§ Work instruction
The task calls for an exact copy of the records, without any images.

§ Data excerpts
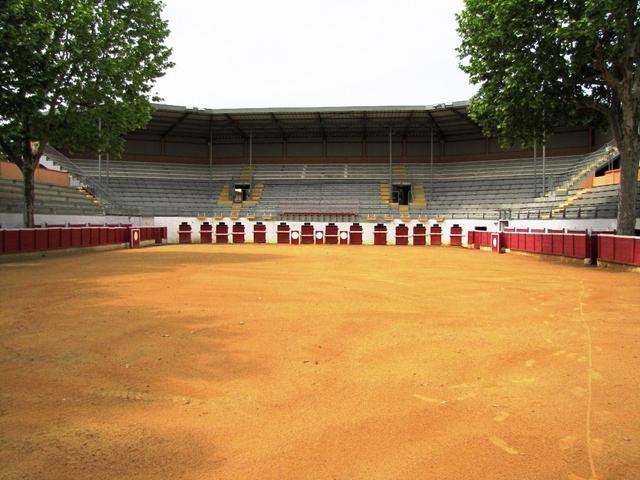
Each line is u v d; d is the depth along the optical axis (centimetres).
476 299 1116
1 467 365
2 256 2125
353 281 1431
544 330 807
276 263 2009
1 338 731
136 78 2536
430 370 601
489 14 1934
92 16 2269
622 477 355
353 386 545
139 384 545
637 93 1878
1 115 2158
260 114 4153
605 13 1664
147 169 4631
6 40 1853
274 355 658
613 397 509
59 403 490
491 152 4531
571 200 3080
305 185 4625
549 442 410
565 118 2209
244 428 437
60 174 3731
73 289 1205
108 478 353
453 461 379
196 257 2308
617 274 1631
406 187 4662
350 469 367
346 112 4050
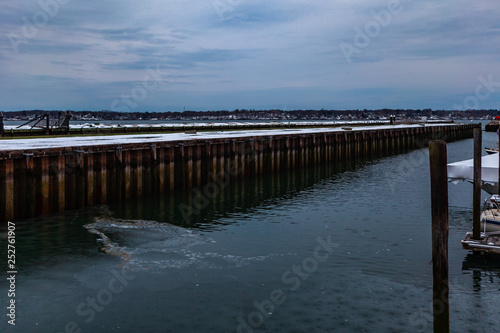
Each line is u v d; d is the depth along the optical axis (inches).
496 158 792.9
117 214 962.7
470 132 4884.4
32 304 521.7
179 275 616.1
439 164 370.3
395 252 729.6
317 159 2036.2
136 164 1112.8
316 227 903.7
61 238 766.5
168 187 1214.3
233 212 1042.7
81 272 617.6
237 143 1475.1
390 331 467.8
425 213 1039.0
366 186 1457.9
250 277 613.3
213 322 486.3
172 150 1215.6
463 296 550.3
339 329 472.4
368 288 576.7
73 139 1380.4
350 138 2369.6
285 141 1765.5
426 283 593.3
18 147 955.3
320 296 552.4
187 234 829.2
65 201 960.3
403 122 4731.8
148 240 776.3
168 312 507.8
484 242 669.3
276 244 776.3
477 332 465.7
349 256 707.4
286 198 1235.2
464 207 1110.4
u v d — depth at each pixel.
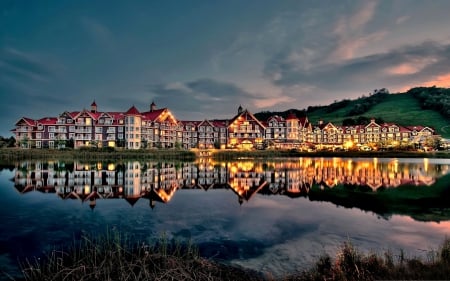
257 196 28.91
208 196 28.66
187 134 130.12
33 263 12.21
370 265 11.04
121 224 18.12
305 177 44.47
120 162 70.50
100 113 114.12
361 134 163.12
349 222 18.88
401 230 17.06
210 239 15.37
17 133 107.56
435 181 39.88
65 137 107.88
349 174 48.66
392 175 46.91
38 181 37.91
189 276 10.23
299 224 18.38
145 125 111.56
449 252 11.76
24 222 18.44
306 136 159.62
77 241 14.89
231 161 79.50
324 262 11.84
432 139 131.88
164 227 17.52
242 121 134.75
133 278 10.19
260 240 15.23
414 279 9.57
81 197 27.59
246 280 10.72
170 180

§ Answer section
Each line is u v d; d is the depth along the optical axis (centimetres).
476 299 1116
1 467 365
2 256 2125
353 281 1431
544 330 807
276 263 2009
1 338 731
136 78 2536
430 370 601
489 14 1934
92 16 2269
622 477 355
353 386 545
139 384 545
637 93 1878
1 115 2158
260 114 4153
605 13 1664
147 169 4631
6 40 1853
274 355 658
613 397 509
59 403 490
491 152 4531
571 200 3080
305 185 4625
549 442 410
565 118 2209
244 428 437
60 174 3731
73 289 1205
108 478 353
453 461 379
196 257 2308
617 274 1631
406 187 4662
350 469 367
346 112 4050
Each line is u v d; d is the depth along the optical axis (inches).
496 158 792.9
117 214 962.7
470 132 4884.4
32 304 521.7
179 275 616.1
439 164 370.3
395 252 729.6
317 159 2036.2
136 164 1112.8
316 227 903.7
61 238 766.5
168 187 1214.3
233 212 1042.7
81 272 617.6
237 143 1475.1
390 331 467.8
425 213 1039.0
366 186 1457.9
250 277 613.3
213 322 486.3
172 150 1215.6
463 296 550.3
339 329 472.4
368 288 576.7
73 139 1380.4
350 138 2369.6
285 141 1765.5
426 283 593.3
18 147 955.3
320 296 552.4
187 234 829.2
65 201 960.3
403 122 4731.8
148 240 776.3
168 312 507.8
484 242 669.3
276 244 776.3
477 332 465.7
349 256 707.4
286 198 1235.2
464 207 1110.4
u v d — depth at each pixel.
257 196 28.91
208 196 28.66
187 134 130.12
33 263 12.21
370 265 11.04
121 224 18.12
305 177 44.47
120 162 70.50
100 113 114.12
361 134 163.12
349 222 18.88
401 230 17.06
210 239 15.37
17 133 107.56
435 181 39.88
65 137 107.88
349 174 48.66
392 175 46.91
38 181 37.91
189 276 10.23
299 224 18.38
145 125 111.56
449 252 11.76
24 222 18.44
306 136 159.62
77 241 14.89
231 161 79.50
324 262 11.84
432 139 131.88
164 227 17.52
242 121 134.75
133 278 10.19
260 240 15.23
414 279 9.57
81 197 27.59
246 280 10.72
170 180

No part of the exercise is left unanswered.